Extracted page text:
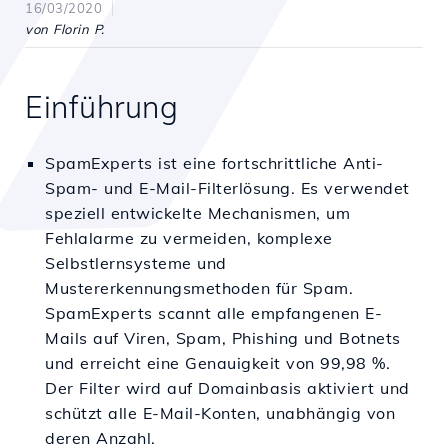
16/03/2020
von Florin P.
Einführung
SpamExperts ist eine fortschrittliche Anti-
Spam- und E-Mail-Filterlösung. Es verwendet
speziell entwickelte Mechanismen, um
Fehlalarme zu vermeiden, komplexe
Selbstlernsysteme und
Mustererkennungsmethoden für Spam.
SpamExperts scannt alle empfangenen E-
Mails auf Viren, Spam, Phishing und Botnets
und erreicht eine Genauigkeit von 99,98 %.
Der Filter wird auf Domainbasis aktiviert und
schützt alle E-Mail-Konten, unabhängig von
deren Anzahl.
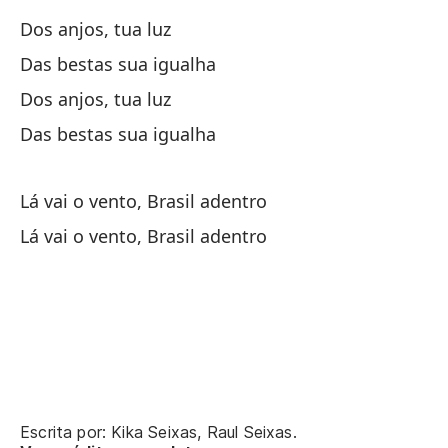
Dos anjos, tua luz
Lá
Das bestas sua igualha
Dos anjos, tua luz
De
Das bestas sua igualha
De
Lá vai o vento, Brasil adentro
De
Lá vai o vento, Brasil adentro
De
Vi
Ve
Escrita por: Kika Seixas, Raul Seixas.
Em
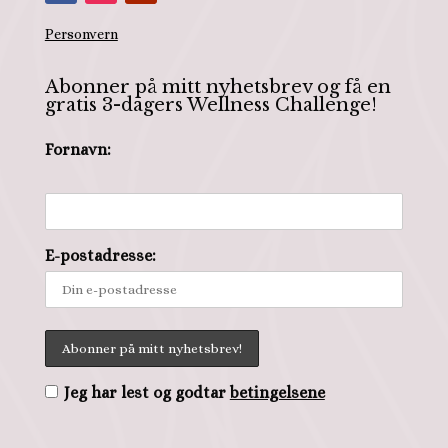
Personvern
Abonner på mitt nyhetsbrev og få en
gratis 3-dagers Wellness Challenge!
Fornavn:
E-postadresse:
Jeg har lest og godtar
betingelsene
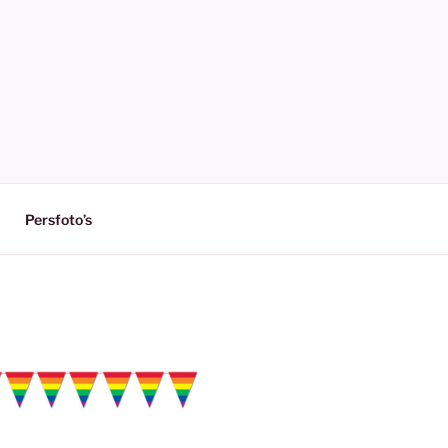
Persfoto’s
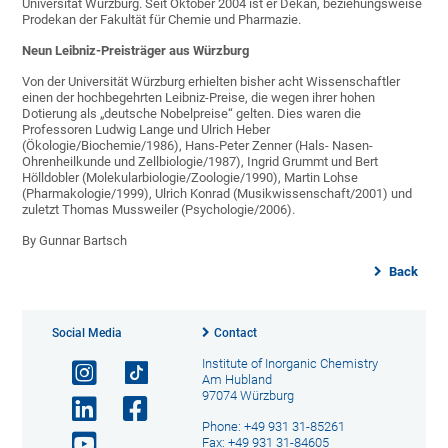
Universität Würzburg. Seit Oktober 2004 ist er Dekan, beziehungsweise
Prodekan der Fakultät für Chemie und Pharmazie.
Neun Leibniz-Preisträger aus Würzburg
Von der Universität Würzburg erhielten bisher acht Wissenschaftler
einen der hochbegehrten Leibniz-Preise, die wegen ihrer hohen
Dotierung als „deutsche Nobelpreise“ gelten. Dies waren die
Professoren Ludwig Lange und Ulrich Heber
(Ökologie/Biochemie/1986), Hans-Peter Zenner (Hals- Nasen-
Ohrenheilkunde und Zellbiologie/1987), Ingrid Grummt und Bert
Hölldobler (Molekularbiologie/Zoologie/1990), Martin Lohse
(Pharmakologie/1999), Ulrich Konrad (Musikwissenschaft/2001) und
zuletzt Thomas Mussweiler (Psychologie/2006).
By Gunnar Bartsch
Back
Social Media
Contact
Institute of Inorganic Chemistry
Am Hubland
97074 Würzburg
Phone: +49 931 31-85261
Fax: +49 931 31-84605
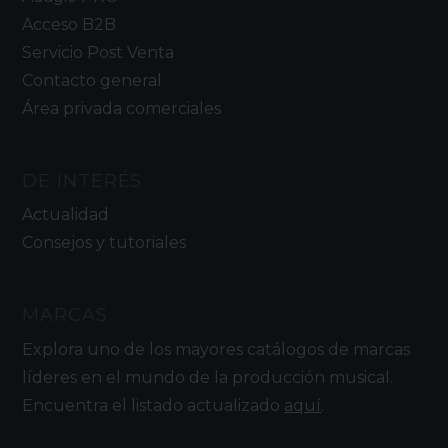
Acceso B2B
Servicio Post Venta
Contacto general
Área privada comerciales
DE INTERÉS
Actualidad
Consejos y tutoriales
MARCAS
Explora uno de los mayores catálogos de marcas
líderes en el mundo de la producción musical.
Encuentra el listado actualizado
aquí
.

**WORK REQUIRED:** Report how many lines of the material above contain the string "Leibniz". Give only the number.

**TASK ANSWER:** 2